> **記述課題 1**:
レコードの冒頭から「[514, 1000, 553, 1020] StreetNumber: 679」を含む行までを、両端の行も含めて一字一句変えずに書き出してください。

> **ページ抜粋**:
····················

2013年も、早くも1ヶ月が過ぎた。12月末で決算を迎えた外資系IT企業の多くが、業績の結果を発表している。どの企業も概ね好調なようで、発表文の中には「過去最高」なんて単語も見え隠れする。海外では、リーマンショックの落ち込みから、すでにだいぶ快復してきたということなのだろう。日本もアベノミクスで、株価だけは急激な上昇傾向にある。東日本大震災以降の落ち込みを、これでやっと回復するきっかけを掴めるのだろうか。株価は上がっているけれど、まだまだIT業界に景気のいい話は聞こえてこない。景気のよさを実感するまでには、まだ少し時間がかかりそうだ。
SAPはレガシーから革新的なソフトウェアサービスベンダーに変革しつつある
さて、好調な海外勢の中でもかなり調子がよさそうなのがSAPだ。先日発表された2012年度決算のリリースを見ると、ワールドワイドで前年同期比で14%の売上増となっている。数年前には、SAPが得意とするオンプレミスのERP関連のアプリケーションソフトウェアについては、市場では需要も一巡し一息ついた感があったように思っていた。ところが、そのあたりのビジネスは堅調とのことで、落ち込む状況にはないようだ。

····················

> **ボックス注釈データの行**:
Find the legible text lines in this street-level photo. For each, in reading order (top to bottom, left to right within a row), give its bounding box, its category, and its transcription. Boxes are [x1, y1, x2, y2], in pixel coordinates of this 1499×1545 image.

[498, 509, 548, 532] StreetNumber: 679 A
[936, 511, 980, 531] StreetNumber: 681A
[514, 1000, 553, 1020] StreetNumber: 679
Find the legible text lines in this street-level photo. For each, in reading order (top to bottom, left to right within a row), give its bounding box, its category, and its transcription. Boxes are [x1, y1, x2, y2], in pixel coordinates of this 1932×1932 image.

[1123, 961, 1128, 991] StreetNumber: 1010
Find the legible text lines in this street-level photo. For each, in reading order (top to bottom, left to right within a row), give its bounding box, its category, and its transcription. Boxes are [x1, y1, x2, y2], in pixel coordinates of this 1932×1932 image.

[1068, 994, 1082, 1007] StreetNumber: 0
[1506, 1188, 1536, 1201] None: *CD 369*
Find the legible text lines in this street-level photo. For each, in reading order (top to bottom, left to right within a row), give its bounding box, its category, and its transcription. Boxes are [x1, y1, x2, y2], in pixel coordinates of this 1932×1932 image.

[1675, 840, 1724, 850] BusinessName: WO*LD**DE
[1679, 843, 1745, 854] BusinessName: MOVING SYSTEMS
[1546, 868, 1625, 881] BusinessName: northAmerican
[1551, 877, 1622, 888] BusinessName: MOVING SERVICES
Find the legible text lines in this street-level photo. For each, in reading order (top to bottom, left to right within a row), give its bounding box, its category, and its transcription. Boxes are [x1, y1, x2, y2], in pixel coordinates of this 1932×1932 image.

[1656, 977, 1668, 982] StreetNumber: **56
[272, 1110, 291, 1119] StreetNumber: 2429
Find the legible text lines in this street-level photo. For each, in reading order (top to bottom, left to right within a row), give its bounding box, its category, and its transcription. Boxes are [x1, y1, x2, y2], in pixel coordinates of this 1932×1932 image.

····················

> **記述課題 2**:
外資系IT企業の決算とSAPの業績を扱った文章について、最後の文に続く部分を書いてください。

> **結果 1**:
Find the legible text lines in this street-level photo. For each, in reading order (top to bottom, left to right within a row), give its bounding box, its category, and its transcription. Boxes are [x1, y1, x2, y2], in pixel coordinates of this 1499×1545 image.

[498, 509, 548, 532] StreetNumber: 679 A
[936, 511, 980, 531] StreetNumber: 681A
[514, 1000, 553, 1020] StreetNumber: 679

> **結果 2**:
既存ビジネスが堅調なところに、SAPとしての新たなチャレンジ分野である、インメモリーデータベースのSAP HANA、クラウドサービス、モバイルなどの分野が軒並み目標を達成するか、それを上回る結果を残している。となれば、「過去最高の売上」でも不思議ではない。SAP HANAについては、昨年くらいからとにかく強気な発言が相次いでいた。結果的には「SAP HANAの第4四半期の業績は目覚ましいもので、ソフトウェア売上が約2億ユーロに到達し、通年については約4億ユーロの売上となりました」とあるように、強気の発言は嘘ではなく順調に売上を伸ばしているようだ。
SAPにとってHANAのビジネスは、市場のホワイトスペースをとりにいくものだ。どんなことをやっても、いまは結果がマイナスになることはないだろう。現状はインメモリデータベースというものに対し、先進的なユーザーが関心を集めているわけであり、それが売上増に貢献しているはず。この流れを維持し続けられるかどうかが、今後のHANAのビジネス成長率に影響する。成長を維持していくには当初重視してきたであろう製品の認知度向上だけでなく、今後は製品に対するユーザーの深いレベルでの理解度向上も必要になってくるはずだ。つまり、エンジニアレベルで、HANAとはいったいどんなデータベースなのか、利点は何で弱点はどこにあるのか。使いこなすためにはどんなスキルが必要になるのか、といったあたりの情報が確実に伝わる必要があるだろう。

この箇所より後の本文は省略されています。